La «limpieza de sangre» o «sangre sin mezcla» que se atribuía a los llamados cristianos viejos era un concepto ideológico, sin mucho fundamento real, dado el extraordinario dinamismo migratorio y conyugal que caracterizó a la Edad Media en España. Exceptuando a los campesinos de las zonas más septentrionales, es improbable que existieran en los reinos cristianos peninsulares muchos habitantes que no tuvieran algún antepasado musulmán o judío; al igual que en al-Andalus la mayor parte de la población necesariamente descendería de la población hispanorromana (los llamados muladíes), a pesar de que los que deseaban prestigiarse se esforzaran en demostrar ascendencia árabe.
Paradójicamente, la conversión, forzada o no, abría el camino para que pudiera actuar la Inquisición española (establecida en 1478 explícitamente para reprimir a los judaizantes), ya que la competencia del Santo Oficio era sobre cristianos, no sobre musulmanes o judíos. Los delitos que perseguía eran los relacionados con prácticas u opiniones heterodoxas (herejía, o desviación de la ortodoxia católica). Así, los cristianos nuevos de origen judío o (más raramente) musulmán, no eran procesados o condenados por ser miembros de otra religión (o secta, que sigue otra ley —la ley mosaica o la ley de Mahoma—), sino por la desviación respecto a la que oficialmente practicaban (la ley de Cristo).

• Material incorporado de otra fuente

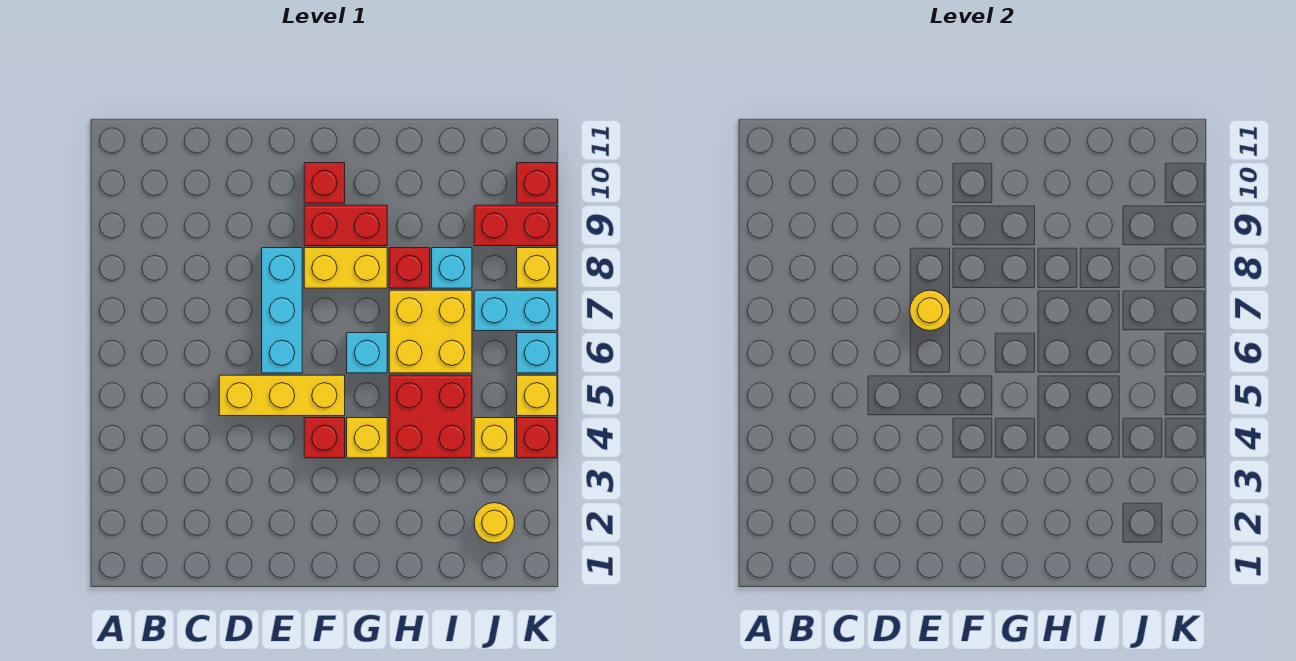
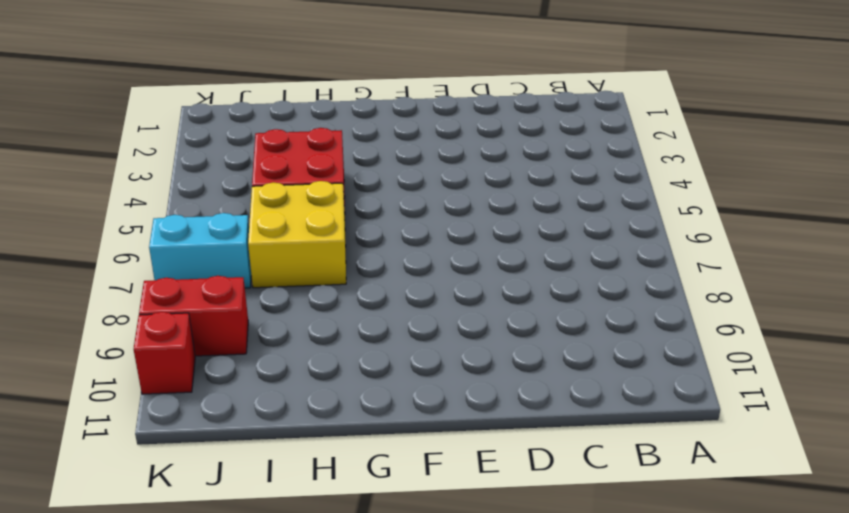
none -> yellow 1x3 brick [219,375,345,416]
none -> cyan 1x3 brick [262,248,302,373]
none -> red 1x1 brick [304,418,345,458]

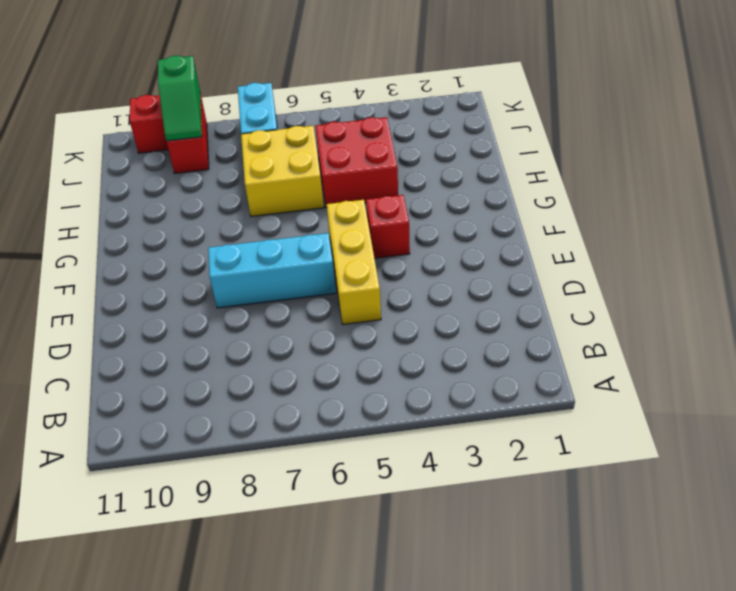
green 1x2 slope [158,56,202,141] -> none
none -> yellow 1x2 brick [304,248,387,288]
none -> red 1x2 brick [304,205,387,246]
none -> red 1x1 brick [304,163,345,203]

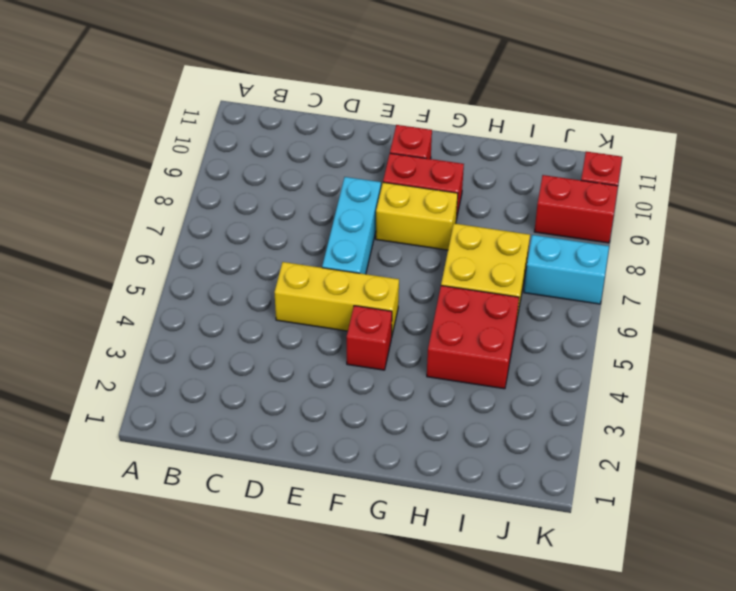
none -> yellow 1x1 brick [347,418,387,458]
none -> cyan 1x1 brick [347,333,387,373]
none -> red 1x1 brick [389,248,430,288]

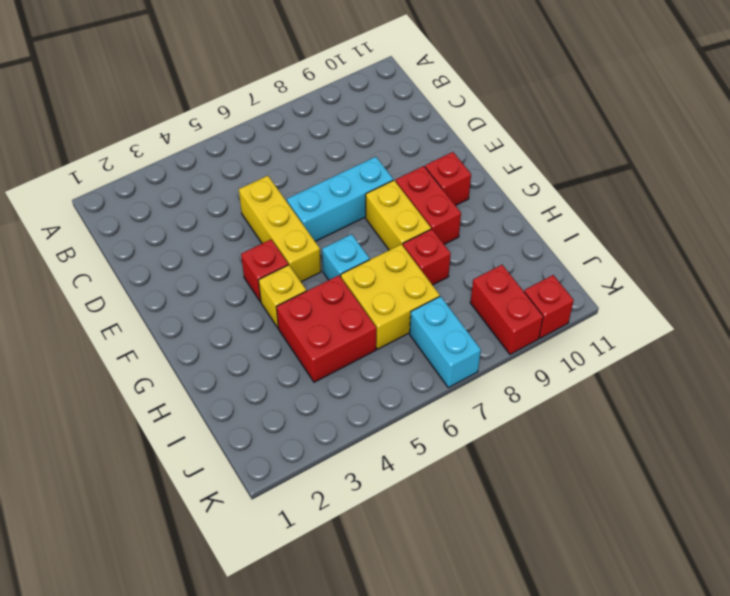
none -> cyan 1x1 brick [432,248,472,288]
none -> yellow 1x1 round brick [474,503,515,543]
none -> yellow 1x1 brick [474,418,515,458]

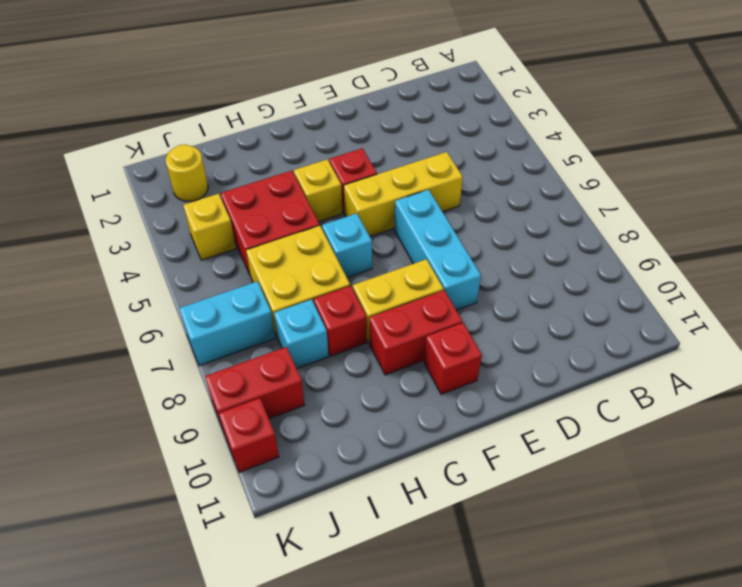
none -> red 1x1 brick [517,418,557,458]
none -> yellow 1x1 brick [517,375,557,416]
none -> cyan 1x1 brick [517,333,557,373]

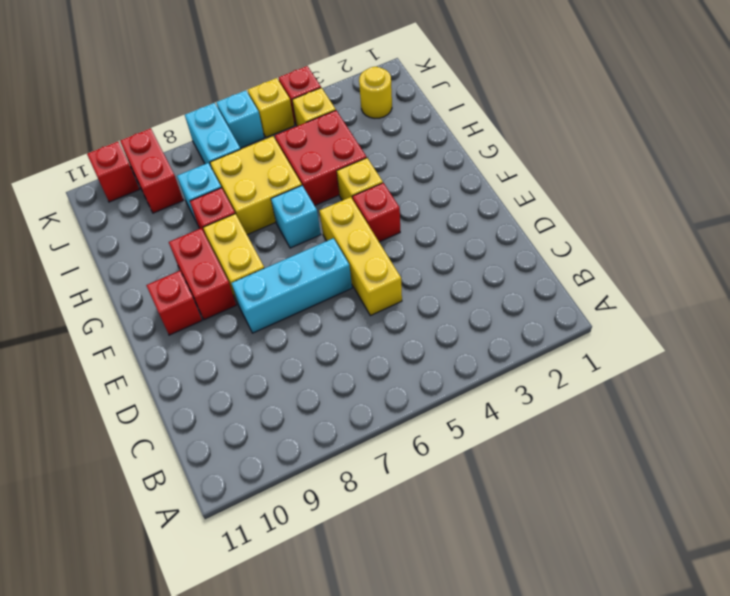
none -> yellow 1x1 brick [517,248,557,288]
none -> yellow 1x1 round brick [910,290,950,331]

Un importante tema de debate historiográfico (que en esencia se remonta a las reflexiones contemporáneas de los arbitristas y de los posteriormente identificados como contribuyentes a la leyenda negra) ha sido si la represión a los cristianos nuevos fue una de las causas de la decadencia española, no solo por lo que afectó a elementos productivos en todos los ámbitos, sino por la forma en que desincentivó el desarrollo económico de una sociedad que, dada la identificación de los conversos con las actividades financieras[4] (cosa que en realidad ni era generalizada ni exclusiva de este colectivo) veía como sospechosa cualquier forma de ser rico que no coincidiera con la percepción de rentas feudales de los estamentos privilegiados (nobleza y clero), y cualquier forma de trabajar que no coincidiera con el sufrido e intemporal trabajo de la tierra por los campesinos cristianos viejos (pues incluso la industriosa actividad de las huertas valencianas, murcianas o alpujarreñas se asociaba a los moriscos).[5]